その後大正時代以降には、市販のお人形を求めるようになったため、一般的な内裏雛と同じく天皇皇后両陛下のお姿をしています。封建制度下にあった時代にはやはり、天皇皇后両陛下のお姿を形取る行為は、恐れ多くてとんでもないという考えだったのでしょう。

大納言の装束を纏う有職雛 
経年劣化により弱っているので慎重に扱う

お人形と共に人形用の食器や家具など可愛らしいミニチュアも並び、毎日、高坏(たかつき)にお菓子を載せて差し上げます。

可愛らしいお菓子が春を彩る

公家のひな人形は、男雛・女雛の一対のみです。三人官女や五人囃子などのいる豪華な段飾りは武家や町人に伝わる文化ですので、当家にはありません。その代わりというわけではありませんが、当家では、一緒に御所人形をお飾りすることが慣わしになっています。

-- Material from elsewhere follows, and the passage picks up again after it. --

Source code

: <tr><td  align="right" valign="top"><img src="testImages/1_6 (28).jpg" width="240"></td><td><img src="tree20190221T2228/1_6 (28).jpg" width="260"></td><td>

御所人形は、胡粉を塗った白くつややかな肌に三頭身ほどの体形が特徴的な可愛らしいお人形です。御所の慶事や行事などで贈答によく使われたことから、御所人形と呼ばれるようになりました。

そのなかでも、忘れてはならないのが西王母です。

展示作業を終え、人形の前で語らうスタッフたち
写真中央上方の大きなお人形が、「西王母ちゃん」

写真右側の、ひときわ大きいお人形が「西王母ちゃん」です(私たちは親しみを込めてこのお人形を「ちゃん」付けで呼んでいます)。唐風の衣装を着けた姿で、団扇をもっています。衣装は着脱式で、とてもしっかりとつくられています。

西王母は、中国で信仰されてきた仙女です。崑崙山に住み、三千年に一度しか実をつけず、その身を食べると不老長寿を得られるという仙桃を統(す)べていたとされます。西王母が管理するこの桃について、大和言葉では「三千歳(みちとせ)に一度(ひとたび)実る桃の実」として、しばしば和歌にも詠まれます。

みちとせに なるてふ桃の ことしより 花咲く春に あひにけるかな 

 (凡河内躬恒・『拾遺和歌集』)

 大意:三千年に一度実が成るという桃が、今年から花が咲くというめでたい春に、ちょうど巡り合ったことだ。

<参考文献>「新日本古典文学大系 第7巻」(岩波書店/1990)


この記事を書いた人

野村渚

学芸課長 第24代当主為任・布美子の次女久実子の次女。
この4月から勤務し始めたひよっ子。
子供の頃からの耳年増で、なんとか日々をしのいでいます。